You know, the next part of the process is the versatility.  Basically, when we’re creating a number of protocols and processing cells for treatment of these patients, we need to be able to work not only in the cath lab for a cardiac treatment but also in orthopaedic and in other endpoints, potentially neurological.  In that process, we actually produce various products with the same system but the system itself can be modified on a software basis through the firmware and the software itself in the system to produce different cell types through different specifications, and once those are created, those protocols within the system, they can be reproduced time and time again for a very specific trial or study we’re running.

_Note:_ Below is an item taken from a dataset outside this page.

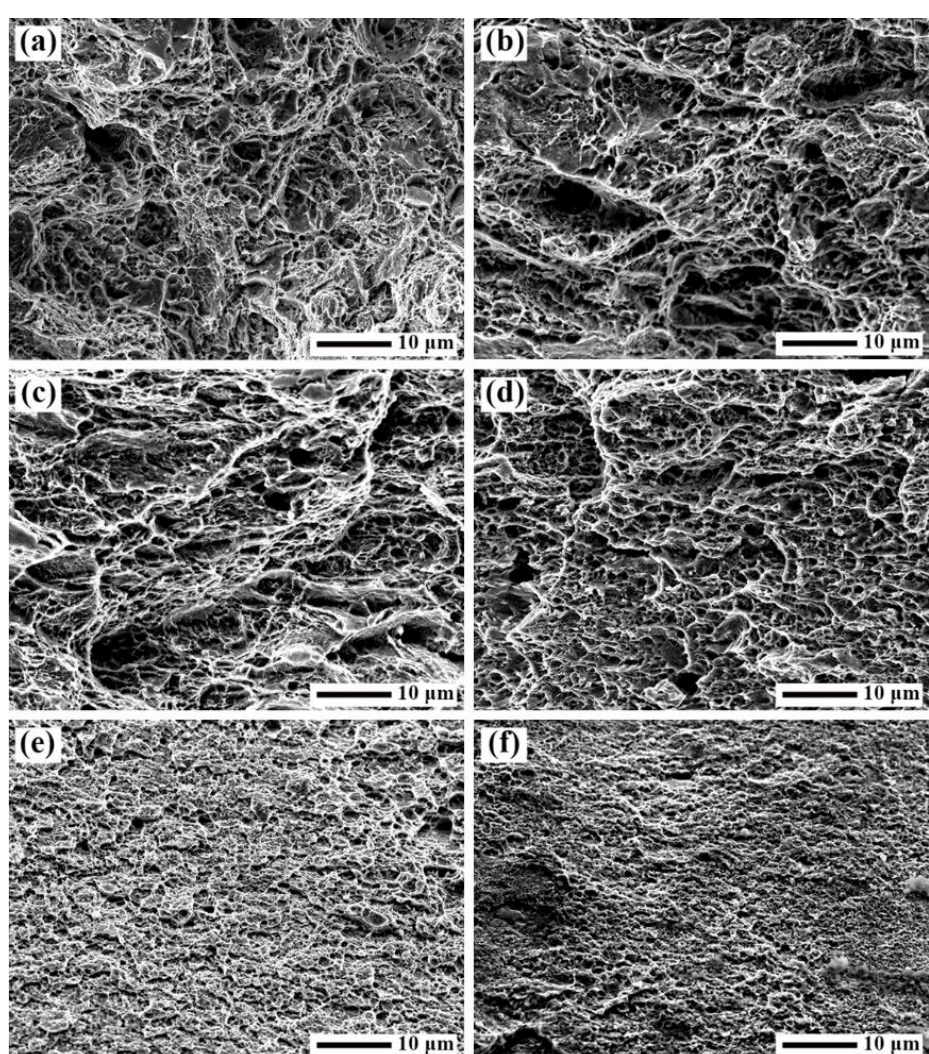
Figure 3. SEM micrographs showing the tensile fracture surfaces of the SK85 steel before cold rolling ( a ) and at a rolling reduction of ( b ) 10%; ( c ) 30%; ( d ) 50%; ( e ) 70%; and ( f ) 90%. The EBSD orientation maps of the rolling direction-transverse direction (RD-TD) planes of the SK85 steel at different rolling reductions are shown in Figure 4. The insets are the corresponding {001} pole figures, and {001} is perpendicular to the normal direction (ND). The blue, red, and green represent the <111>, <001>, and <110> directions, respec- tively. Before rolling the initial texture is randomized and a strong {001} <110> texture is obtained at a 90% rolling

The next part of that process is really time.  Every minute that we spend processing that product inside of a cath lab or inside of the OT is very costly.  In order to reduce that, the AXP platform actually can be modified in order to bring down the time that we take, still producing the same quality and level of safety of that therapeutic product.  In doing so, we haven’t been able to bring that down to under a half an hour for our self-preparation protocols which saves not only in the costs of processing to us but it also saves all that downstream to the patient whose receiving the treatment.  We—that’s a vital part of our model in going forward and we find that to be critical to healthcare concerns for the market where they want to reduce the cost of healthcare.

Matthew Plavan:
So, you’re using our system for a number of different indications and depending on the indication, the type of cells you need and the quantity of cells you want is different.  So can you talk a little bit about the AXP and its ability to provide that for our therapies on a consistent basis?

Mitch Sivilotti:
The beauty of the collaboration between TotiPotent and ThermoGenesis is that we’ve been able to connect our scientists directly with the engineering team here in order to exchange our cellular data with the engineering team to incorporate that into the software and for more programs in the AutoXpress platform.  What that does is it creates a completely repeatable program each time you run the AXP platform to produce a cellular product.  So clearly, on a routine basis you can depend on the software and hardware producing the same thing each time every time.  That’s something we don’t see in other products on the market.

Matthew Plavan:
So Mitch, what I get excited about when we talk about this is, you know, together we’re able to take a technology that ThermoGenesis originally designed for processing cord blood stem cells in a laboratory and we have effectively, through your experience as an organization and our as well, we’ve taken that platform and we’ve been able to repurpose it in addition to what it was designed for to regenerative medicine markets that are exciting, growing and potentially very large, and because, as you’ve just laid out, the system is rigorous, it is flexible.  It can be modified to suit different indications.  It is proven and from your own experience having been in this for five years, it is the best at doing what it does in the regenerative medicine space in terms of all the technology that’s out there.  So, I like that this discussion has kind of highlighted how these two organizations coming together are able to create incremental value that we think will translate to value as a combined company for our shareholders, and so that’s one of the things I wanted to accomplish in this session so I appreciate you being here.

We thank you very much again for joining us and we look forward to our next installment coming soon.  Thank you.